Tuesday, February 01, 2005

Tea For Ms. Ruby

Down Cashua Drive, where it meets Second Loop Road, sits a house. This corner intrigued me as a child. In the yard there were goats, chickens, and a cawing rooster. The house sat a little back from the main road barely visible, surrounded by trees and an unruly yard. I used to think the house was haunted with its dark windows and shadows. Sometimes I would see a car in the covered driveway and sometimes a woman. Actually, I remember seeing a woman only once. Someone once told me, I don't remember who, that Ms. Ruby lived there in that quiet, sad looking house. I didn't know who Ms. Ruby was. I was told she was the richest woman in Florence on account that she was once a brothel owner. Not just any brothel owner but that she had had rich powerful men as customers and had dirt on all of them. Ms. Ruby was wealthy not only for her once flourishing business, but for her bought silence. Now, I didn't know nor did I care about all that, but I couldn't figure out why the richest woman in Florence would let animals and weeds run wild in her yard. When mama would drive by her house I would wondered if she was lonely and try to imagine what it looked like inside. That maybe inside it was beautiful, with lace curtains, shiny table tops and crystal chandeliers. Maybe the outside of her home was a middle finger to the city of Florence. She intrigued me.

She intrigues me. Driving down Second Loop road one day I noticed Ms. Ruby's house on the corner where it intersects with Cashua. I have been gone for almost 16 years. Things have changed and stayed the same in this small town. Now her intersection is very busy. And it is HER intersection. A Walgreens is across from Ms. Ruby's place with a Gas station/SUBAY combo caddy corner. I would not have noticed her house if it hadn't been for the huge goose standing on the corner watching the traffic go by. I imagined the other drivers were thinking the same as me, "Please don't let that bird walk out into the street" but maybe they weren't laughing as I was. There are fewer trees now. I can see a mismatched painted house, pink on the Second Loop side. It seems that the animal population has persisted and it got me to thinking about Ms. Ruby again. She stayed in my mind at work. I gathered from my co-workers that she owns the properties where the Walgreens and the
Gas station/SUBWAY sit. The city won't do anything about the animals or disheveled property because of all the secrets she knows.

Yes, Ms. Ruby's middle finger to the small world called Florence. She intrigues me because she is a Southern woman who broke all stereotypes. She hasn't succumbed to the status quo. She has lived in a shroud of mystery for decades and people slow down for her animals.

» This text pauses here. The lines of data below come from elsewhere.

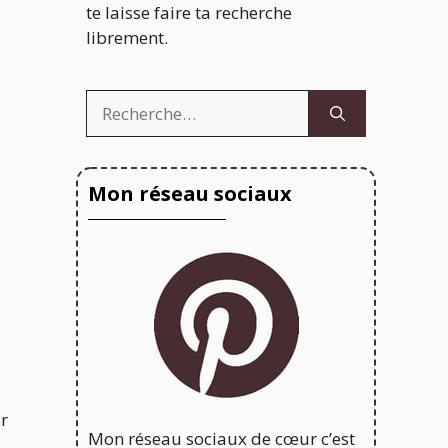
te laisse faire ta recherche
librement.
Rechercher :
Mon réseau sociaux
r
Mon réseau sociaux de cœur c’est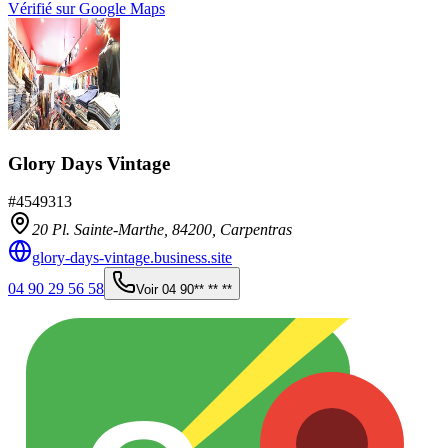
Vérifié sur Google Maps
Glory Days Vintage
#
4549313
20 Pl. Sainte-Marthe,
84200
,
Carpentras
glory-days-vintage.business.site
04 90 29 56 58
Voir
04 90** ** **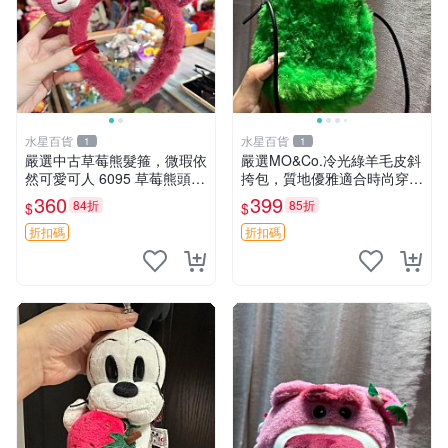
水星百貨
水星百貨
1
1
嚴選中古草莓熊髮箍，微瑕依
嚴選MO&Co.冷光綠羊毛皮斜
然可愛可人 6095 草莓熊頭飾
挎包，質地優雅適合時尚穿搭
中古髮圈 熊寶 寶寶 娃娃熊髮
冷光綠 皮包 斜挎包
360
399
84折
85折
$
$
箍 中古收藏 玩具髮夾
折扣碼
折扣碼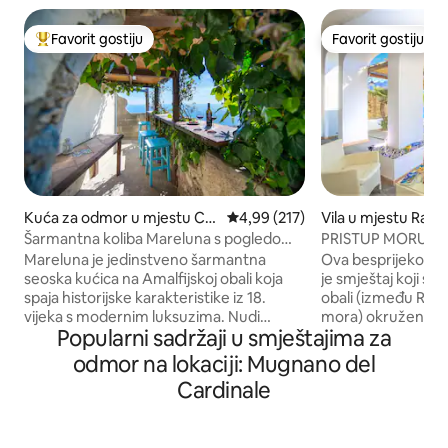
Favorit gostiju
Favorit gostiju
Glavni favorit gostiju
Favorit gostiju
Kuća za odmor u mjestu Co
Prosječna ocjena: 4,99 od 5, rece
4,99 (217)
Vila u mjestu Ravel
nca dei Marini
Šarmantna koliba Mareluna s pogledom
PRISTUP MORU, ☀
na Capri
☀️ RAVELLO UZ M
Mareluna je jedinstveno šarmantna
Ova besprijekorna
seoska kućica na Amalfijskoj obali koja
je smještaj koji se 
spaja historijske karakteristike iz 18.
obali (između Rave
vijeka s modernim luksuzima. Nudi
mora) okružena vr
Popularni sadržaji u smještajima za
zadivljujući panoramski pogled na more i
narandži, s prostr
elegantne interijere s detaljima kao što
direktnim pristupom moru.
odmor na lokaciji: Mugnano del
su grede od kestena, tradicionalne
3 gosta. Parking 
Cardinale
pločice i moderne sadržaje kao što su
naknadu. U cijenu smještaja je uključeno:
klima uređaj i pametni TV. Jedinstveni
struja; posteljina; p
detalji poput renoviranih kupatila s
uređaj. Tim ★ za čišćenje je obučen za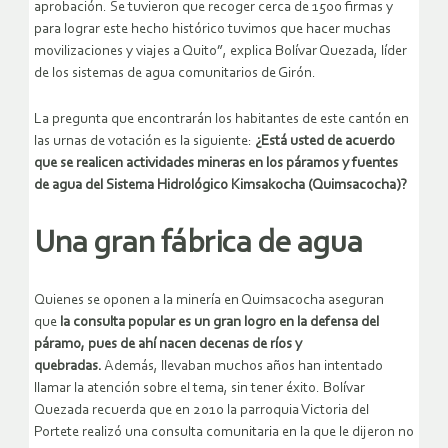
aprobación. Se tuvieron que recoger cerca de 1500 firmas y
para lograr este hecho histórico tuvimos que hacer muchas
movilizaciones y viajes a Quito”, explica Bolívar Quezada, líder
de los sistemas de agua comunitarios de Girón.
La pregunta que encontrarán los habitantes de este cantón en
las urnas de votación es la siguiente:
¿Está usted de acuerdo
que se realicen actividades mineras en los páramos y fuentes
de agua del Sistema Hidrológico Kimsakocha (Quimsacocha)?
Una gran fábrica de agua
Quienes se oponen a la minería en Quimsacocha aseguran
que
la consulta popular es un gran logro en la defensa del
páramo, pues de ahí nacen decenas de ríos y
quebradas.
Además, llevaban muchos años han intentado
llamar la atención sobre el tema, sin tener éxito. Bolívar
Quezada recuerda que en 2010 la parroquia Victoria del
Portete realizó una consulta comunitaria en la que le dijeron no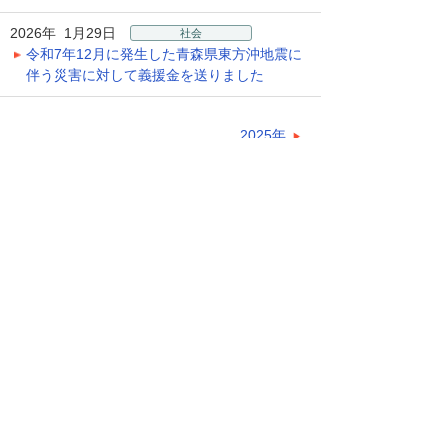
2026年 1月29日
社会
令和7年12月に発生した青森県東方沖地震に
伴う災害に対して義援金を送りました
2025年
ナビゲーションメニュー
サステナビリティ
基本方針
マテリアリティ
環境への取り組み
社会への取り組み
ガバナンス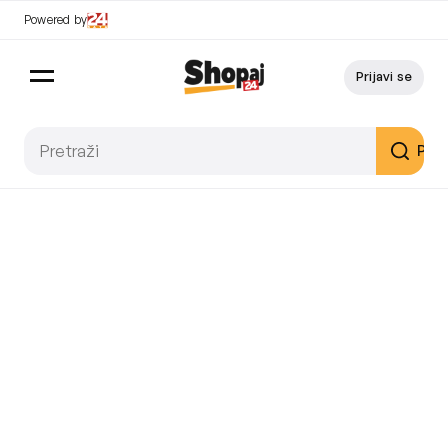
Powered by
Prijavi se
Pret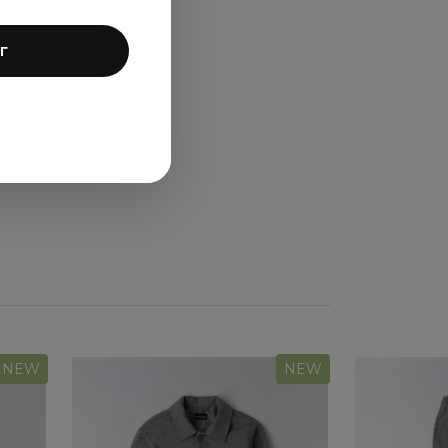
г
ля
NEW
NEW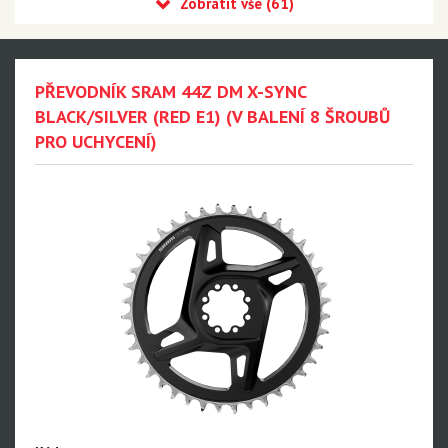
Eagle 90 Transmission
Eagle 70 Transmission
XX DH Transmission - NEW!!!
PŘEVODNÍK SRAM 44Z DM X-SYNC
Eagle S500 - NEW!!!
BLACK/SILVER (RED E1) (V BALENÍ 8 ŠROUBŮ
PRO UCHYCENÍ)
Eagle S200 - NEW!!!
Eagle S100 - NEW!!!
XX1 Eagle AXS
X01 Eagle AXS
GX Eagle AXS
XX1 Eagle
X01 Eagle
GX Eagle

My mama has run into her a few times at the gas station. She says Ms. Ruby is a kind woman with a beautiful smile, silver white hair that she keeps pulled back and beautiful clear eyes. The kind of eyes that are aware of many things and are at peace. She has a soft, gentle Southern accented voice. Mama could see that the now elderly woman was once quite gorgeous in her day. I wanted to know more. I was so curious about this woman who has intrigued me most of my life. To my inquires mama suggested going to visit her. Well, maybe I'll do that. And bring some tea.